Since the floor was in a cafeteria, Concrete Floor Systems had to make sure the dye and the polish would be protected from spills and etching. After finishing the polish with the 1,800-grit resin abrasive, the crew spray-applied two coats of L&M PermaGuard. “We used two coats to help resist any acid from spills,” Weaver says. The PermaGuard was applied in two thin coats that were worked into the floor using fiber cloth mops, Weaver adds.
This job required a lot of edge work. Concrete Floor Systems followed the same grit sequence to polish the slab’s edges. Instead of polishing the edges with the Prep/Master, the crew used a handheld grinder. “We dropped to medium cup to wet grind the edges,” Weaver says. “The concrete was hard and we had to work to get the edges.” This allowed them to make the edges blend before polishing the edges.
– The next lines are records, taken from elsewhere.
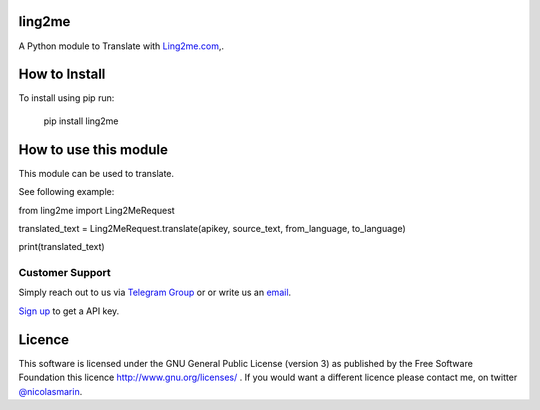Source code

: ling2me
=============

.. image:: https://ling2me.com/wp-content/uploads/2022/02/logo.png
   :alt: ling2me.com translate API

A Python module to Translate with `Ling2me.com
<https://ling2me.com>`_,.

How to Install
==============

To install using pip run:

    pip install ling2me

How to use this module
======================

This module can be used to translate.

See following example:

from ling2me import Ling2MeRequest

translated_text = Ling2MeRequest.translate(apikey, source_text, from_language, to_language)

print(translated_text)

Customer Support
----------------
Simply reach out to us via `Telegram Group
<https://t.me/+XT_P5S51sDA3ODA0>`_ or or write us an `email
<mailto:info@ling2me.com>`_.

`Sign up
<https://app.ling2me.com/register>`_ to get a API key.


Licence
=======

This software is licensed under the GNU General Public License (version 3) as published by the Free Software Foundation this licence http://www.gnu.org/licenses/ . If you would want a different licence please contact me, on twitter `@nicolasmarin
<https://twitter.com/@nicolasmarin>`_.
The dyed and polished floor was allowed to sit for one week before Concrete Floor Systems came back with a high speed burnisher to burnish and finish the floor.
Company: Concrete Floor Systems, Denver, Colo.
Services Offered: Polished concrete; acid staining; concrete dying; concrete prep services; terrazzo restoration; concrete repair and cleaning.
Number of Years in Polishing: 8
Project Size: 10,000 square feet
Key Products & Equipment:
Substrate Technology, Inc. Prep/Master 4430 and resin-bonded polishing pads; L&M Construction Chemicals FGS Hardener and PermaGuard; QC Construction Products dye in Sweet Potato and Malt Brown; Quikrete crack filler; Super Abrasive Diamond Tools metal-bond grinding pads; Patriot pump sprayer; high speed burnishing machine; handheld grinder; fiber cloth mops.